Oh ok. I was really confused at the beginning with the blue acara and the electric. No wonder on aqadvisor when I added blue acara (I couldn't find eba) it reached 44% or more in fish stocking. Yikes!

I thought it was a little crazy at the beginning when I saw the size of that fish being recommended with smaller fishes. 

Then, something like this? 

Electric Blue Acara (pair)
Dwarf Neon Rainbowfish (6-10)
Congo Tetra (10)
Kribensis Cichlid (pair) <-- will it work? I want another cichlid that can work living with the rest.

Will I be able do add more species to the list? Like a school of loaches?


----------



## Dingleberry (Jul 26, 2014)

Mine are with angels, cories, bristlenose Plecos and neons.no issues.


----------



## Manami (Sep 29, 2015)

Dingleberry: That's good to know! What size is your tank?


----------



## solchitlins (Sep 11, 2013)

Congo tetras get large as well but it takes a while. I never have luck with kribs. They can't seem to get to the food in time or just don't eat. I gave up trying to keep any. 

Mixing pairs of cichlids is hit or miss.

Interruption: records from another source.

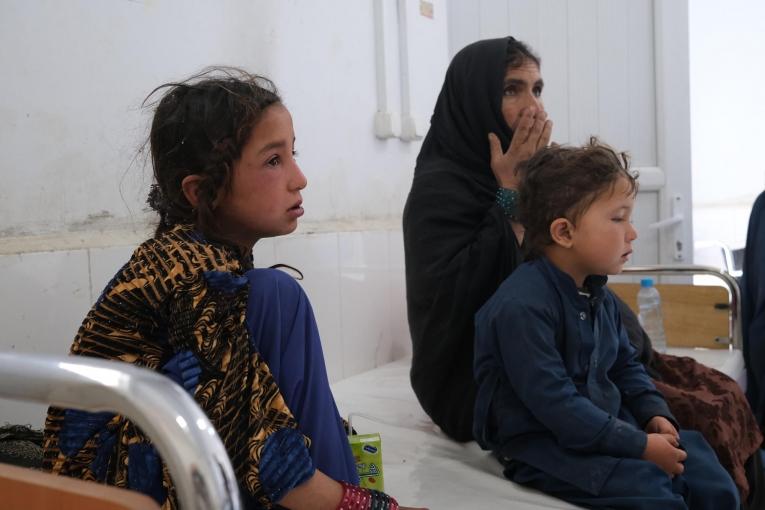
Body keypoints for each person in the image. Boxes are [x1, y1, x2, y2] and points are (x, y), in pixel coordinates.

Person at [402, 36, 762, 501]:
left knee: (712, 409)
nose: (533, 106)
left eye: (538, 88)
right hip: (472, 383)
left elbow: (565, 275)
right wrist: (510, 195)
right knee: (655, 476)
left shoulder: (540, 183)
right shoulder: (441, 190)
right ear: (476, 100)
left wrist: (650, 410)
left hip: (559, 350)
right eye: (513, 89)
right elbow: (459, 301)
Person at [42, 68, 417, 510]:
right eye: (274, 161)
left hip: (127, 475)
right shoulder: (197, 277)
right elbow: (270, 464)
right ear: (202, 191)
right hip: (119, 488)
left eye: (293, 154)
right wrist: (374, 506)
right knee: (276, 295)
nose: (299, 178)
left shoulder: (194, 259)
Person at [473, 139, 739, 509]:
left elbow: (626, 365)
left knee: (707, 473)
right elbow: (556, 405)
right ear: (564, 233)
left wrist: (653, 413)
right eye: (618, 218)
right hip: (544, 444)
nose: (633, 233)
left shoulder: (597, 293)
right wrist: (640, 447)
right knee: (654, 492)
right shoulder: (522, 307)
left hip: (604, 426)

I once had a 90 gal with a pair of sevrums, pair of salvini and a pair of nicaraguensis cichlids. 

Is this going to be a planted tank?
Inca Stone Fish (Tahuantinsuyoa macanzatza) are cool too, if you can find them


----------



## Manami (Sep 29, 2015)

I don't know if I ever saw a Congo tetra in full size, but I always see them big at the lfs. Not tiny.

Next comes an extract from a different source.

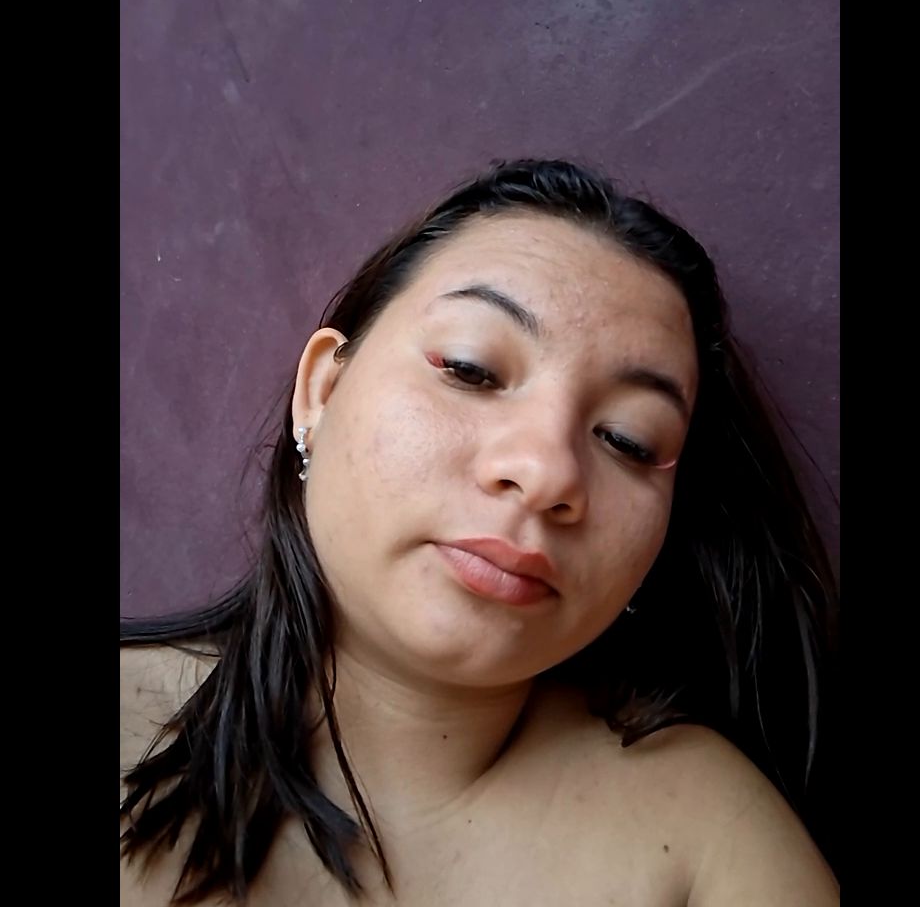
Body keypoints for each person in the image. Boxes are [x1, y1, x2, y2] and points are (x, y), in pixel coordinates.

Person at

I saw once a group of diamond tetras, if that's how they are called. They looked really cool but I think they swim at the bottom and not middle to top of the tank = /.


Never heard of Inca Stone fish before. If it's a rare cichlid to find, I doubt it I'll find one here. Maybe I'll get lucky. Or maybe not...haha!

I like how the Kribensis Cichlid looks. They look a little similar like the German blue rams with the pink belly. Or I could just choose a pair of bolivian rams or some cories and see what happens. 

The tank will be planted...but with less plants. I want to add different types of bigger amazon swords or bigger cryptocoryne plants. No stem plants in this tank! Maybe add driftwoods. I want the tank to look like a mix of cichlids from the bottom to community big fish at the top. Or something like that. I don't want it to be a non planted tank. While I do love cichlids and sometimes it can look pretty the rocks and caves with some java ferns at the back. I'm finding it difficult to find the species of cichlid peacocks that I like. And it looks like I'll have to buy them ALL at once and HOPEFULLY all being males. Nah, maybe another time.


----------